Mary Gruver, a math teacher at Stuttgart High School, wears interesting hats to liven up online learning. Many teachers at U.S. Army Garrison Stuttgart have adopted new methods of teaching amid COVID-19 restrictions. Photo by Rick Scavetta, U.S. Army Garrison

By Mac Hightower, Stuttgart Citizen volunteer

For nine years, Mary Gruver has taught math at Stuttgart High School, her classroom a cornerstone within school walls, where students bring spontaneity, energy, excitement and joy.

That changed on March 20, when the Department of Defense Education Activity gave official notice that school would close due to COVID-19 restrictions. Teachers and students alike had to step away from their classrooms and into the flat-screened world of virtual education.
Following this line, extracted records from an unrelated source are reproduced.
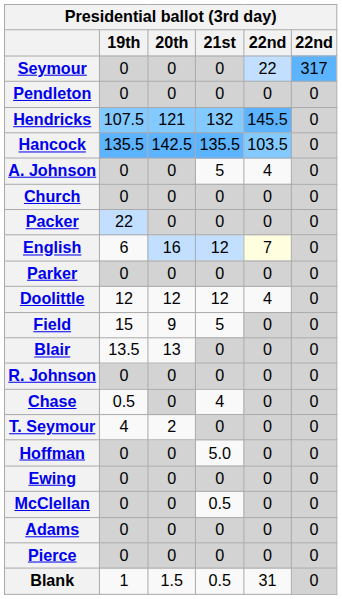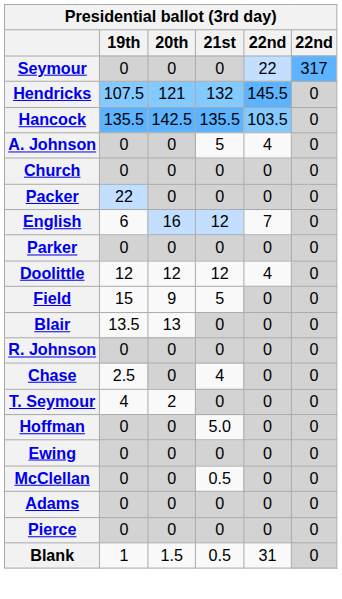- row: Pendleton | 0 | 0 | 0 | 0 | 0
English | column 5: lightyellow background -> no background
Chase | 19th: 0.5 -> 2.5
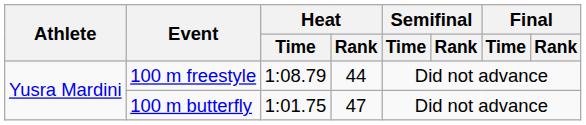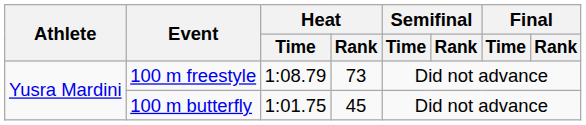100 m freestyle | Heat / Rank: 44 -> 73
100 m butterfly | Heat / Rank: 47 -> 45
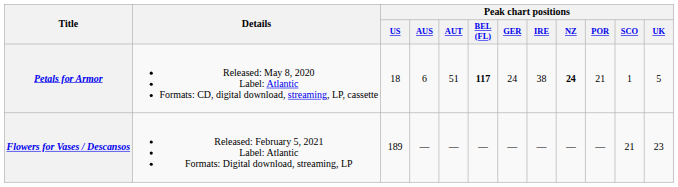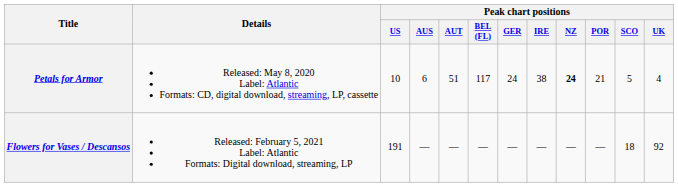Petals for Armor | Peak chart positions / US: 18 -> 10
Petals for Armor | Peak chart positions / BEL (FL): bold -> normal
Petals for Armor | Peak chart positions / SCO: 1 -> 5
Petals for Armor | Peak chart positions / UK: 5 -> 4
Flowers for Vases / Descansos | Peak chart positions / US: 189 -> 191
Flowers for Vases / Descansos | Peak chart positions / SCO: 21 -> 18
Flowers for Vases / Descansos | Peak chart positions / UK: 23 -> 92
“A giant hole grew in the hearts of every Panther,” said Principal Rick Renninger, referring to the high school closure. “We are finding ways to fill that hole through the incredible efforts of the staff, students and the entire community.”

Gruver had to adjust the way she taught her students. She and her colleagues rolled up their sleeves and went to work. Their task was to adapt lessons and teaching styles for a digital classroom. Gruver now delivers her classes in 30-minute chunks, streamed to students in their own homes.

Always interested in online learning and presenting material in different ways, Gruver embraced its challenges by exploring new math software and finding teacher groups to help with change. With 20 years of teaching, the technical part was not Gruver’s challenge.

“I miss my students,” Gruver said.

In a normal classroom, Gruver might pair students up to share ideas while she speaks with a few teens one-on-one. She aims to get students to communicate their thoughts and answers – a luxury that is more time-consuming during online sessions.

“It’s difficult for me to engage them in meaningful mathematical discourse and support their productive struggle through an online platform,” Gruver said.

To liven things up, Gruver started wearing a different goofy hat during each class period. Favorites include a turkey hat, cow-boy hat, and bunny ears. Junior Aneysia Rhodes,17, enjoys the way Gruver makes math easier to understand, she said.

“Quarantine is making it a little harder to be hands-on, but she is making it work in the best way possible,” Rhodes said.

At the elementary school level, supporting younger learners, notoriously known for higher energy and being less regimented, poses its own challenges. Tiffany Kelly, a third grade teacher, said students enjoy being in class, even if it is online. Class favorites are “share-time” and class “read-alouds.”

“I kept the same fun activities,” Kelly said. “They are happy with some resemblance of normal.”

Lea Scavetta, a Stuttgart Citizen volunteer, contributed to this article.